#### Directions for this task
Of the entries below, return only those lines from the line with "fx_px: 1478" to the line with "fx_px: 1524", exactly, both included.
(Extracted entries Opens)
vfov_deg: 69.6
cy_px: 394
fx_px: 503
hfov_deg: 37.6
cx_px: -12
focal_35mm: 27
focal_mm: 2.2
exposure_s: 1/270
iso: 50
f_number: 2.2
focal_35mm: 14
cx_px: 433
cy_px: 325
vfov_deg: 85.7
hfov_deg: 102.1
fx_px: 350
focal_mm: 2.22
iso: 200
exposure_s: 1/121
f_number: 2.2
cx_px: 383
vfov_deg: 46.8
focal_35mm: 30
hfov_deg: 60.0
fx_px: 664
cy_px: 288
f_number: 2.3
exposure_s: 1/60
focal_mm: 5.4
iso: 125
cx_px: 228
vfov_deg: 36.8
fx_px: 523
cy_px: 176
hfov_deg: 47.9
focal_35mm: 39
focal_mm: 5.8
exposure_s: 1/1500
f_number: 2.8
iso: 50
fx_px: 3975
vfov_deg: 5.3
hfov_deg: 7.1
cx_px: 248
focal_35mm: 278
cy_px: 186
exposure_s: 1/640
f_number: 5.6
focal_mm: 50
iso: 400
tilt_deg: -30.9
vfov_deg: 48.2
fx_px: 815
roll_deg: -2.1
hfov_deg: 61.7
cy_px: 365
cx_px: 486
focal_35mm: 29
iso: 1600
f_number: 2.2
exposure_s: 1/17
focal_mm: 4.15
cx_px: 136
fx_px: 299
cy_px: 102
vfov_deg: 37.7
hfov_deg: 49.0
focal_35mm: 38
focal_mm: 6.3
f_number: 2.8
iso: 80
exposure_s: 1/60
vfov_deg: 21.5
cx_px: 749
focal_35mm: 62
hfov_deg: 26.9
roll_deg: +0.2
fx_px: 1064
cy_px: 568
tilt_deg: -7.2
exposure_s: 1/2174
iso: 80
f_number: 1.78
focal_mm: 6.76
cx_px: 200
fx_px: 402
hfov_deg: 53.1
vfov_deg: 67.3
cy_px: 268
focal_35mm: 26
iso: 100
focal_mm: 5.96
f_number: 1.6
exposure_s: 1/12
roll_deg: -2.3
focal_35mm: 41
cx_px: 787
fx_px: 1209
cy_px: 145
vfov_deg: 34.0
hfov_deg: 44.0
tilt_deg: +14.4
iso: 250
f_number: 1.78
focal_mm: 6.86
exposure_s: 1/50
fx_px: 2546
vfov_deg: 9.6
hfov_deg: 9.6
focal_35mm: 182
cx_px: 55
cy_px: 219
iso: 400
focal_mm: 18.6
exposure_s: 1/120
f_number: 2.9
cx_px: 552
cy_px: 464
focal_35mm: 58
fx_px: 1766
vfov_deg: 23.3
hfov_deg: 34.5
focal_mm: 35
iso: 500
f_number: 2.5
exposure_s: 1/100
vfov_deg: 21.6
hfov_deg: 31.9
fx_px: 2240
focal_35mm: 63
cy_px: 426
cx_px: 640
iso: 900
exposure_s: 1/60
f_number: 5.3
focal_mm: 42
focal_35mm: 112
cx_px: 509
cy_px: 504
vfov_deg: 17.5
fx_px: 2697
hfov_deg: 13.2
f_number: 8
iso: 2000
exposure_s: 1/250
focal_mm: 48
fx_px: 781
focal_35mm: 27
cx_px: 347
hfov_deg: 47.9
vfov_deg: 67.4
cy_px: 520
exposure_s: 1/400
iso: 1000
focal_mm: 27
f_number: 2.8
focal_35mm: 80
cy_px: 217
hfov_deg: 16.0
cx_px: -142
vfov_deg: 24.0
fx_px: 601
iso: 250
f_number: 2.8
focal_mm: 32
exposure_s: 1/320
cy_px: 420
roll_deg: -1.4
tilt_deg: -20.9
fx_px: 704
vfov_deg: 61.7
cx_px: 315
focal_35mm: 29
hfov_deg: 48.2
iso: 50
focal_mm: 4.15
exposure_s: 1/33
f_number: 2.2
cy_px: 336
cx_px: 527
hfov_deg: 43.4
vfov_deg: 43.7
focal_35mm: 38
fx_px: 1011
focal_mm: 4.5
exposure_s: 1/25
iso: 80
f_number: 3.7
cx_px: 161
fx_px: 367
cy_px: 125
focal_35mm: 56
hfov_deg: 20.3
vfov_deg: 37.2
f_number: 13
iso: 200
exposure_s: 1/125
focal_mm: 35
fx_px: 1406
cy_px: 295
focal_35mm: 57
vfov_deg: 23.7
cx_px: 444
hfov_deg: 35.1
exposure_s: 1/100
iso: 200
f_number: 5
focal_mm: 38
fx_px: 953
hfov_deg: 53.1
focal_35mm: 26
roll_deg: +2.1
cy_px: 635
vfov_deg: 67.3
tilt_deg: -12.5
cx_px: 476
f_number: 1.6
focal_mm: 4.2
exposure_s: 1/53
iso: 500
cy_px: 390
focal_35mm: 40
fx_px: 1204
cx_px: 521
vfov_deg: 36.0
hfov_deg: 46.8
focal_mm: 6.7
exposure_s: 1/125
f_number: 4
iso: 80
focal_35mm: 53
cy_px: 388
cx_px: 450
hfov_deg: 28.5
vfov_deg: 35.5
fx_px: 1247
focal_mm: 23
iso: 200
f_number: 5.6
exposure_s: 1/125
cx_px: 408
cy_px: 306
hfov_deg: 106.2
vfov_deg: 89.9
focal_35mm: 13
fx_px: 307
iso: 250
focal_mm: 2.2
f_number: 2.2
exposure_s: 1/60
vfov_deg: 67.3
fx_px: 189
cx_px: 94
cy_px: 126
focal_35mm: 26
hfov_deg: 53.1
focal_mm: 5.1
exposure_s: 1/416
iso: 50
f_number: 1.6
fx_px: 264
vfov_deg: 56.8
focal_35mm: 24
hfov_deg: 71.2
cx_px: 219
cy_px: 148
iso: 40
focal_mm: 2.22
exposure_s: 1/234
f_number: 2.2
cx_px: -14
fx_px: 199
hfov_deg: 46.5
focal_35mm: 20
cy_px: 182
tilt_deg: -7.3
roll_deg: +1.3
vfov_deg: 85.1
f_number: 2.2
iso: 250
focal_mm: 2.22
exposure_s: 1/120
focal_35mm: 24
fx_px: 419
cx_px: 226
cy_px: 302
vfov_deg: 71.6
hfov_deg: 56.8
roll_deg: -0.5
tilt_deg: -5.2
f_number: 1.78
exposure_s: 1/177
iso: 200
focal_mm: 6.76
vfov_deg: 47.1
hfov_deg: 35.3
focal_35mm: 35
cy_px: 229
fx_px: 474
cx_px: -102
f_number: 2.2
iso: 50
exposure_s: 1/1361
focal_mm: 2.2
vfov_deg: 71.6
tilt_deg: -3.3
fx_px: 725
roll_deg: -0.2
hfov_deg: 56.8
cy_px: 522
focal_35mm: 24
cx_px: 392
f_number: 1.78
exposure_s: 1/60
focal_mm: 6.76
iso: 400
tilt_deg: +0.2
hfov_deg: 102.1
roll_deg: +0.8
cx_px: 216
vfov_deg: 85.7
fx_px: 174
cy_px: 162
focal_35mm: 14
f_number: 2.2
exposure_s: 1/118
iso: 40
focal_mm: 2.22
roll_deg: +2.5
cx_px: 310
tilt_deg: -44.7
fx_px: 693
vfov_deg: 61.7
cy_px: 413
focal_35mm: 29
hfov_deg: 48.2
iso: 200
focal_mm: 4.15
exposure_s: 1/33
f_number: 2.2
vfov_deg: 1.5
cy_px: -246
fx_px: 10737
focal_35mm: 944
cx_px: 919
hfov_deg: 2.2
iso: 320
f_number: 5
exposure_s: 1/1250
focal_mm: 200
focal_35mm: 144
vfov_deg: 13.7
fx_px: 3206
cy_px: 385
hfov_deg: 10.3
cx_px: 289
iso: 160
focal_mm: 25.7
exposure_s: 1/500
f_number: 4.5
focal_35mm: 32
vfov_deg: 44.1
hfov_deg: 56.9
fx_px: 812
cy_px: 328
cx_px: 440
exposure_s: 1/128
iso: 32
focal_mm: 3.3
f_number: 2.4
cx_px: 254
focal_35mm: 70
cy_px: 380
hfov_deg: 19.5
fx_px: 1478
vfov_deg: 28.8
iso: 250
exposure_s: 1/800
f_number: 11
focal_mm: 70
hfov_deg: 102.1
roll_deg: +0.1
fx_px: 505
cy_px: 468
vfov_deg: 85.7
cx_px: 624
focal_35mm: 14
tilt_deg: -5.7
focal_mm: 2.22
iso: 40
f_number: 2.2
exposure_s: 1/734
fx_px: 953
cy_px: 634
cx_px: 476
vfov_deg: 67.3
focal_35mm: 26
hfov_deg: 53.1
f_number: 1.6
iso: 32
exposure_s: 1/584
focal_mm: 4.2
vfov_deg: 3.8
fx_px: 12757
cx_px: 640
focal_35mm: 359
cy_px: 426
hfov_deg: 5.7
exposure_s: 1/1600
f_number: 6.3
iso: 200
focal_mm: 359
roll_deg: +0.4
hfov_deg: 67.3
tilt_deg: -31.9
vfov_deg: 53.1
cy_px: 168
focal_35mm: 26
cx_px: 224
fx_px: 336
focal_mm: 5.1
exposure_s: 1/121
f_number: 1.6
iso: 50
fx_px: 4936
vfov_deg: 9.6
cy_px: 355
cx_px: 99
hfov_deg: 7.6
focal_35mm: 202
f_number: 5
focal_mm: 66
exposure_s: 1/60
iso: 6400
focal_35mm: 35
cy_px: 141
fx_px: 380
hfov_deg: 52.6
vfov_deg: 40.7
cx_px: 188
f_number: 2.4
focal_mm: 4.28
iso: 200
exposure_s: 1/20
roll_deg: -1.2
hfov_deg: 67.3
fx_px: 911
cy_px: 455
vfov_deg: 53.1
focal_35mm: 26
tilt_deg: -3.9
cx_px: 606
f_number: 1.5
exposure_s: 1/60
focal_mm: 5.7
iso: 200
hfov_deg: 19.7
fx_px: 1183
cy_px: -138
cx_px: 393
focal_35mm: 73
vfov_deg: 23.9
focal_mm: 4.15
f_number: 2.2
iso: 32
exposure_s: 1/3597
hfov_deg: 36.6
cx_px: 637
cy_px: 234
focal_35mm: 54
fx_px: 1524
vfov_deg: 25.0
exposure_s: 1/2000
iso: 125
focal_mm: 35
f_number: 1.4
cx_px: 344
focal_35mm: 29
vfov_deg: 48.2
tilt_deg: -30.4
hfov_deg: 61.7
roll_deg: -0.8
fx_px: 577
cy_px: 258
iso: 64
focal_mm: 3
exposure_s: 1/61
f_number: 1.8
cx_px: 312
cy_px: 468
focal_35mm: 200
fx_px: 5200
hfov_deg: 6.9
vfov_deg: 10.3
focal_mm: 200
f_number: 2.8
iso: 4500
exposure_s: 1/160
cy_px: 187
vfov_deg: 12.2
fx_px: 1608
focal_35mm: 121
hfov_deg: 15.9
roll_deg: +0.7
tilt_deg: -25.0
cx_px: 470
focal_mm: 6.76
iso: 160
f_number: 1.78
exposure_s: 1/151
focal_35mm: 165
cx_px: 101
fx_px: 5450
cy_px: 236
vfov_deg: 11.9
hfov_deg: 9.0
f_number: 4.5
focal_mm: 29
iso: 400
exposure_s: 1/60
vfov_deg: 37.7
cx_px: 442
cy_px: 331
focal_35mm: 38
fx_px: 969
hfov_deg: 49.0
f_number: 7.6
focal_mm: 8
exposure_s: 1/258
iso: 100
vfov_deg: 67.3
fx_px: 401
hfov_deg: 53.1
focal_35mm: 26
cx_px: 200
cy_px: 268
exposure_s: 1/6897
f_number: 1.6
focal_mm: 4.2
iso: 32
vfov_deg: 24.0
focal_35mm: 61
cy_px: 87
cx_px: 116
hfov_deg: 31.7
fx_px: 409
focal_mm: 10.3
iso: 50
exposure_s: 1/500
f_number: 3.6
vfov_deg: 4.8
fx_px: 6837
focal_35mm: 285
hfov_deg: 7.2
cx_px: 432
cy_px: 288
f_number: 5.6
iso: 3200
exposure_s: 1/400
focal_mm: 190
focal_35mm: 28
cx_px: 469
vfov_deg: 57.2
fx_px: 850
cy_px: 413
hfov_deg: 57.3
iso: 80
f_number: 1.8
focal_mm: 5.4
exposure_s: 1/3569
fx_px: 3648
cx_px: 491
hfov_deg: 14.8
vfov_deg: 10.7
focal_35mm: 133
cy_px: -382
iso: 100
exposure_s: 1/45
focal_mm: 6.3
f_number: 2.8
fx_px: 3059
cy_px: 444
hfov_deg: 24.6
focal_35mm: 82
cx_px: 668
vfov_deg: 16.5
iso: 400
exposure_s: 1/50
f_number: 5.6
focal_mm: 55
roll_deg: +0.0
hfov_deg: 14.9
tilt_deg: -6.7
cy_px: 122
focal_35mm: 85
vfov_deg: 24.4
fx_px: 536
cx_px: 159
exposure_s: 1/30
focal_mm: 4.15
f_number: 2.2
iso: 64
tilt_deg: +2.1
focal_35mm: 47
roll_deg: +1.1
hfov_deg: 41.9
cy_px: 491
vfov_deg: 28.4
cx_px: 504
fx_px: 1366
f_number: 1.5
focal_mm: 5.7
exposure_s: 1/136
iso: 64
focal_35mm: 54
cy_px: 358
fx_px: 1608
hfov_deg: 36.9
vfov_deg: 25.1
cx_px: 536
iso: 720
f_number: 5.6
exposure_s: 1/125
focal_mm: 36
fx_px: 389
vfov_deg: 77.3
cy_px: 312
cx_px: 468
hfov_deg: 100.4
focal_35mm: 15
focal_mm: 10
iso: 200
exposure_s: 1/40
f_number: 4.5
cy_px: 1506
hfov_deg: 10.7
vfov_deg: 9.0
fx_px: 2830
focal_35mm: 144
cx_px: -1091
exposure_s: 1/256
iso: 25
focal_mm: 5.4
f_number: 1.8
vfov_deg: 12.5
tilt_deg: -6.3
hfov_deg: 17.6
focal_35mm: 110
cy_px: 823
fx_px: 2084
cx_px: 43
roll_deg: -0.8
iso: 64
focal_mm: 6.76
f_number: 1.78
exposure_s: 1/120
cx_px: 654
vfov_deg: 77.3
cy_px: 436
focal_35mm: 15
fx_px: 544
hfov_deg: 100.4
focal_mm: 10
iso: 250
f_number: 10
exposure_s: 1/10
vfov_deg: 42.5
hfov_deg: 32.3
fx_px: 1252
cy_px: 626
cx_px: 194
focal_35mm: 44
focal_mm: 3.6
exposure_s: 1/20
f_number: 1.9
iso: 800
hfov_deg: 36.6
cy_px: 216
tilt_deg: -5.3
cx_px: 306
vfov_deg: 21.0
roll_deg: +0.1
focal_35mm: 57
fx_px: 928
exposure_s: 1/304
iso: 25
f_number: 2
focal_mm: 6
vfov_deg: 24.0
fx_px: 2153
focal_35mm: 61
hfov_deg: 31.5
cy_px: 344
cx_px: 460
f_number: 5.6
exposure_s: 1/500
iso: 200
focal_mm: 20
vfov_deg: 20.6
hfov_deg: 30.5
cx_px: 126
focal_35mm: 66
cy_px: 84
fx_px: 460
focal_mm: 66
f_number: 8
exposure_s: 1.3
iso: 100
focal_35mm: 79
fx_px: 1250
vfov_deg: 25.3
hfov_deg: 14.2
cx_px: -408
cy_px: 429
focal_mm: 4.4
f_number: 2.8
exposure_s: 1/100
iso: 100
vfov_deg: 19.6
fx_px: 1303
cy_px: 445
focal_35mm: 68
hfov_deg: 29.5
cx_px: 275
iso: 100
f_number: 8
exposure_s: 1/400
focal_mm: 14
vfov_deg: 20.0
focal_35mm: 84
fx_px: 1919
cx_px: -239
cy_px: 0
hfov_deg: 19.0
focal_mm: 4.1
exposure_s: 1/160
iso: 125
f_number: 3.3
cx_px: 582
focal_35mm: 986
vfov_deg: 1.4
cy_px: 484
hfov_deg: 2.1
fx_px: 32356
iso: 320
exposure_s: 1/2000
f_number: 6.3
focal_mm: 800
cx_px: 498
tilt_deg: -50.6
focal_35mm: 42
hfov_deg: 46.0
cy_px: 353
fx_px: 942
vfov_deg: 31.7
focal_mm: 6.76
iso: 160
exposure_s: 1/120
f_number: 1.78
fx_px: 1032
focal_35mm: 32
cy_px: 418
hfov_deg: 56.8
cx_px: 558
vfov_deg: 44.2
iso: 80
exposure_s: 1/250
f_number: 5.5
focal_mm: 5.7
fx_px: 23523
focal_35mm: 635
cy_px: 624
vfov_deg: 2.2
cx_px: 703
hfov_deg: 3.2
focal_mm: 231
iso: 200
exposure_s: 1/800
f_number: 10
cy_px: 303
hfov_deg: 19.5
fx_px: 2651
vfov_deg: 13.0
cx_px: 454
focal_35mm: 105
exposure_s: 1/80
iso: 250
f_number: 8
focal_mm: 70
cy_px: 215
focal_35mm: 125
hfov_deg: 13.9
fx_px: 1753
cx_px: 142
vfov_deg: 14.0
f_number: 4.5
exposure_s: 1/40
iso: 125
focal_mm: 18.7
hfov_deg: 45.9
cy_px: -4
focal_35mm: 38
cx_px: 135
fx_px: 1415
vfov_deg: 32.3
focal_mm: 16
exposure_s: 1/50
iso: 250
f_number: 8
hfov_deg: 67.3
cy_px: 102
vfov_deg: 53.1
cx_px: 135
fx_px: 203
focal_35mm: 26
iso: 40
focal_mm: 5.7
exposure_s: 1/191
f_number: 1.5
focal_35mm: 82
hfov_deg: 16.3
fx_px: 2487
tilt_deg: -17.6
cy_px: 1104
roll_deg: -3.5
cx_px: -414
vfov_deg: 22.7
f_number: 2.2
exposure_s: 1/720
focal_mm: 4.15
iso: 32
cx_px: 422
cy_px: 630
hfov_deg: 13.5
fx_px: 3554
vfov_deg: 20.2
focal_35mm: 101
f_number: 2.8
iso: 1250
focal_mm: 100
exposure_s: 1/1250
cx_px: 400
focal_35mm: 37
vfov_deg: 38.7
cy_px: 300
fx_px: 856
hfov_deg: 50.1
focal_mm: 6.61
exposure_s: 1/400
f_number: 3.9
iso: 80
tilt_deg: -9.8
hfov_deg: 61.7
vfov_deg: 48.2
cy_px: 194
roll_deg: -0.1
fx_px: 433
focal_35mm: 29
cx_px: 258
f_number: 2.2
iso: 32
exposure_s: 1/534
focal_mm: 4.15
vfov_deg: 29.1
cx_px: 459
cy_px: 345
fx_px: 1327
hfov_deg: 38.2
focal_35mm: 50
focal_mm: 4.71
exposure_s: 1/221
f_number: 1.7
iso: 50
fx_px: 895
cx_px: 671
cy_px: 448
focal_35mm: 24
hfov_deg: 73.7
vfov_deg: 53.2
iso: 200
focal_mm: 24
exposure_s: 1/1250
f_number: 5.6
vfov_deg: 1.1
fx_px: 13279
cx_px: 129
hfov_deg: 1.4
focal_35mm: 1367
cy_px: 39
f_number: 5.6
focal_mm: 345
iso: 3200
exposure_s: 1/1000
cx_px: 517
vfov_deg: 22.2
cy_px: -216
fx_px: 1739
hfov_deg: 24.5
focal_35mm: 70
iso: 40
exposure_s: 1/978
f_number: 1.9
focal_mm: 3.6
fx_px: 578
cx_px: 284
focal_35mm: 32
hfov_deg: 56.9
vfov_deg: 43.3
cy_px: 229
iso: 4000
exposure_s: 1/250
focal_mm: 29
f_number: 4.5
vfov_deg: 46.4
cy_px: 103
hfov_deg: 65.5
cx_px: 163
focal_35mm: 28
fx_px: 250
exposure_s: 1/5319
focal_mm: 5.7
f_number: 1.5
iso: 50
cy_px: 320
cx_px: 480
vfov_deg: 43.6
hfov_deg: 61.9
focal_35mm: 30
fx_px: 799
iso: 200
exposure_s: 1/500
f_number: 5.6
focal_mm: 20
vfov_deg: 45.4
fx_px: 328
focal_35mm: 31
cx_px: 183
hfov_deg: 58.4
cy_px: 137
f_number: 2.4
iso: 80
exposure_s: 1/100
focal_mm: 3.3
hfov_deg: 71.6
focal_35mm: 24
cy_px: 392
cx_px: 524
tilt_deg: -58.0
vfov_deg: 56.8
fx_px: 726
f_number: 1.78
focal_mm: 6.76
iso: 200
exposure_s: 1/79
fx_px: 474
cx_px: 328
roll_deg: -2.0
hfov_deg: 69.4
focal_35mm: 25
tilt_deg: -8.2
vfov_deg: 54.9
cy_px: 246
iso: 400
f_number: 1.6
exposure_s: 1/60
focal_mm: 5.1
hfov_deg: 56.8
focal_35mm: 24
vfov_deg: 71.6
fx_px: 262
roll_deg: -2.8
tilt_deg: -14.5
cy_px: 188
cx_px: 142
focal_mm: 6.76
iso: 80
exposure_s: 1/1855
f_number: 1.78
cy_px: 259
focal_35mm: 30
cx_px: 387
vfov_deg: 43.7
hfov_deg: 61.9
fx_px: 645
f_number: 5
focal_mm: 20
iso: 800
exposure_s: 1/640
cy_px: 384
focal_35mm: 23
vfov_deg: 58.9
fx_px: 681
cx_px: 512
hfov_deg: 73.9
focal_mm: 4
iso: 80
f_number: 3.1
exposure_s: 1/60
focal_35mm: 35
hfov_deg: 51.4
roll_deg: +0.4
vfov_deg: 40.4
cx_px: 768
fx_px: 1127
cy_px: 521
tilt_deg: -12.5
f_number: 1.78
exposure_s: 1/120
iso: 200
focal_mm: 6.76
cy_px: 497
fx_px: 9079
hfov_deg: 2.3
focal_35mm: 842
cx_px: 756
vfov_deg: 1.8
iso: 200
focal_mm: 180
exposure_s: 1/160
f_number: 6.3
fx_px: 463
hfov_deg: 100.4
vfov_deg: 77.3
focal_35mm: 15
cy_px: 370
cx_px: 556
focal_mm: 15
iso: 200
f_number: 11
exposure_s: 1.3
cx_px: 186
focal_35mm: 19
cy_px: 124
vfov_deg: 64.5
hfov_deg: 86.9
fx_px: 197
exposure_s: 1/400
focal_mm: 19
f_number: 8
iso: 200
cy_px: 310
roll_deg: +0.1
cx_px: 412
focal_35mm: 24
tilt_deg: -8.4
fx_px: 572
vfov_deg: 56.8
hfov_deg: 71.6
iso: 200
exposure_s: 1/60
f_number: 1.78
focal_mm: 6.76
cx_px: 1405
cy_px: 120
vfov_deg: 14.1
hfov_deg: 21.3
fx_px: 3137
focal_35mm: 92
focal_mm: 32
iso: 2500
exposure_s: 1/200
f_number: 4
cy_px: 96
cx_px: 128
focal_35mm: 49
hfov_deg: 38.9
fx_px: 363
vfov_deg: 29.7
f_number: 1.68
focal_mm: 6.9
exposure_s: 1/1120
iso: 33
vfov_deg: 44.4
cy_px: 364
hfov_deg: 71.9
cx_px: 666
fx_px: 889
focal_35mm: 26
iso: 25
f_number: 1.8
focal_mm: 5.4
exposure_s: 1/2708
(Extracted entries Closes)
#### Result below
fx_px: 1478
vfov_deg: 28.8
iso: 250
exposure_s: 1/800
f_number: 11
focal_mm: 70
hfov_deg: 102.1
roll_deg: +0.1
fx_px: 505
cy_px: 468
vfov_deg: 85.7
cx_px: 624
focal_35mm: 14
tilt_deg: -5.7
focal_mm: 2.22
iso: 40
f_number: 2.2
exposure_s: 1/734
fx_px: 953
cy_px: 634
cx_px: 476
vfov_deg: 67.3
focal_35mm: 26
hfov_deg: 53.1
f_number: 1.6
iso: 32
exposure_s: 1/584
focal_mm: 4.2
vfov_deg: 3.8
fx_px: 12757
cx_px: 640
focal_35mm: 359
cy_px: 426
hfov_deg: 5.7
exposure_s: 1/1600
f_number: 6.3
iso: 200
focal_mm: 359
roll_deg: +0.4
hfov_deg: 67.3
tilt_deg: -31.9
vfov_deg: 53.1
cy_px: 168
focal_35mm: 26
cx_px: 224
fx_px: 336
focal_mm: 5.1
exposure_s: 1/121
f_number: 1.6
iso: 50
fx_px: 4936
vfov_deg: 9.6
cy_px: 355
cx_px: 99
hfov_deg: 7.6
focal_35mm: 202
f_number: 5
focal_mm: 66
exposure_s: 1/60
iso: 6400
focal_35mm: 35
cy_px: 141
fx_px: 380
hfov_deg: 52.6
vfov_deg: 40.7
cx_px: 188
f_number: 2.4
focal_mm: 4.28
iso: 200
exposure_s: 1/20
roll_deg: -1.2
hfov_deg: 67.3
fx_px: 911
cy_px: 455
vfov_deg: 53.1
focal_35mm: 26
tilt_deg: -3.9
cx_px: 606
f_number: 1.5
exposure_s: 1/60
focal_mm: 5.7
iso: 200
hfov_deg: 19.7
fx_px: 1183
cy_px: -138
cx_px: 393
focal_35mm: 73
vfov_deg: 23.9
focal_mm: 4.15
f_number: 2.2
iso: 32
exposure_s: 1/3597
hfov_deg: 36.6
cx_px: 637
cy_px: 234
focal_35mm: 54
fx_px: 1524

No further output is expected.